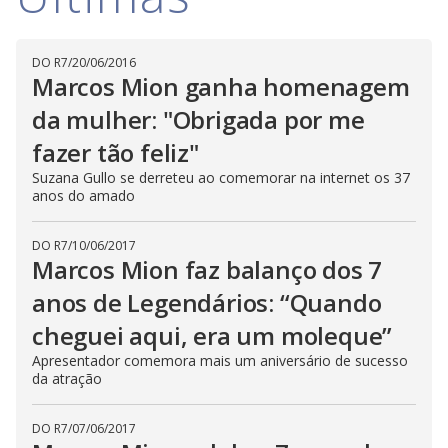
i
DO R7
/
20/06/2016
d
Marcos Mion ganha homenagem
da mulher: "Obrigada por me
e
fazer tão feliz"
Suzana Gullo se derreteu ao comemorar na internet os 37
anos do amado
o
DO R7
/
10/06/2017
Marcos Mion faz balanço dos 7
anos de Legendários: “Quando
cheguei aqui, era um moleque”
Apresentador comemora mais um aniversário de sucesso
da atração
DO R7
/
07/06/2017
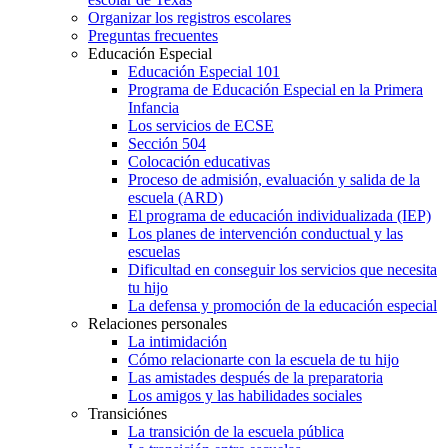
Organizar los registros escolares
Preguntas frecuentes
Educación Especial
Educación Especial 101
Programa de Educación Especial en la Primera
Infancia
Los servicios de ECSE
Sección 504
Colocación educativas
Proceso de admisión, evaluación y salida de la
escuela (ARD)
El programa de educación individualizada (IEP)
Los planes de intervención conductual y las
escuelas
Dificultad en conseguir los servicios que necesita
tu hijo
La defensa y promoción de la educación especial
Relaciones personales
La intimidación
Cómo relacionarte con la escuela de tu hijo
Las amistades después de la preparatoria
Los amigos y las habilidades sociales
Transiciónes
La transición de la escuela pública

...

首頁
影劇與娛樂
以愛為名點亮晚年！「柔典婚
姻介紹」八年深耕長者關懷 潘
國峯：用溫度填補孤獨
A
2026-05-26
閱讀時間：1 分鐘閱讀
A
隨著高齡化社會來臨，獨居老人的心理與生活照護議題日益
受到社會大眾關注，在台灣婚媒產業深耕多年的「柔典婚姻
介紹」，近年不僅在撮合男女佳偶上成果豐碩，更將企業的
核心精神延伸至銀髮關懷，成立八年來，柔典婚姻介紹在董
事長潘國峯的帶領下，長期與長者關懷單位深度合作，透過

==

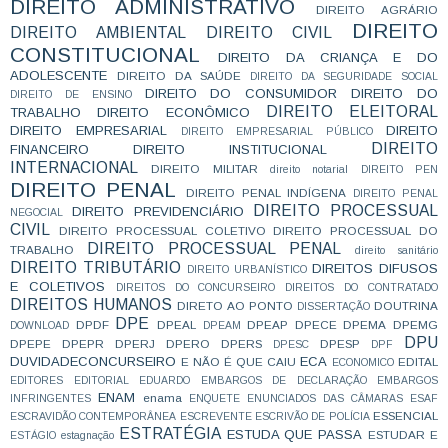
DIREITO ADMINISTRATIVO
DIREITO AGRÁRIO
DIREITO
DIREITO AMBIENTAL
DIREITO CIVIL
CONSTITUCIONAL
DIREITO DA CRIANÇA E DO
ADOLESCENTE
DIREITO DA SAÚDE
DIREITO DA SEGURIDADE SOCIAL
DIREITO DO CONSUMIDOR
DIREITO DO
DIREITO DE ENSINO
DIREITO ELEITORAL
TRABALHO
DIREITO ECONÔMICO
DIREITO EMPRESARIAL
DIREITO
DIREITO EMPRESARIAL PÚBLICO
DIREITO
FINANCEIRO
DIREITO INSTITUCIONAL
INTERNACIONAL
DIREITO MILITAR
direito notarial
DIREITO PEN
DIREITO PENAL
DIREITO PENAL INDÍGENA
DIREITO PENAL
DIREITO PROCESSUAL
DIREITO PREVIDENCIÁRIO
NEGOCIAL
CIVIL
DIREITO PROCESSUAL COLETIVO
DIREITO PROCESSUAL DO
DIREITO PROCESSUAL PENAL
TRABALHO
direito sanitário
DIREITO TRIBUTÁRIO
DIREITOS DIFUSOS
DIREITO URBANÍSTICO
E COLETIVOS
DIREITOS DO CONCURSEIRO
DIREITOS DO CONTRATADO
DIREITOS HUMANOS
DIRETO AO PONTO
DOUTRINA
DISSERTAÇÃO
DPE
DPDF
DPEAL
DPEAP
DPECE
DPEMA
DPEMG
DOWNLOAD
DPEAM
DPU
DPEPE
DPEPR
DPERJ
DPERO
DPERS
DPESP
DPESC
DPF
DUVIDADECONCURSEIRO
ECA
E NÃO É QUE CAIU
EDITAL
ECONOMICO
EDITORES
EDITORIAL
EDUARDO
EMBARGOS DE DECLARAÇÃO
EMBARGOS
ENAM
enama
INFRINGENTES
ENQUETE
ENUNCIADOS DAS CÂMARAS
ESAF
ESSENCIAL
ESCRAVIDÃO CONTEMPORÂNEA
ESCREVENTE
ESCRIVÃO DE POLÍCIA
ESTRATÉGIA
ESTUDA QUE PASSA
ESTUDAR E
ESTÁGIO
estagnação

◆ Your assignment
Give every line of the material that includes the string "Mion".

◆ Completed task
Marcos Mion ganha homenagem
Marcos Mion faz balanço dos 7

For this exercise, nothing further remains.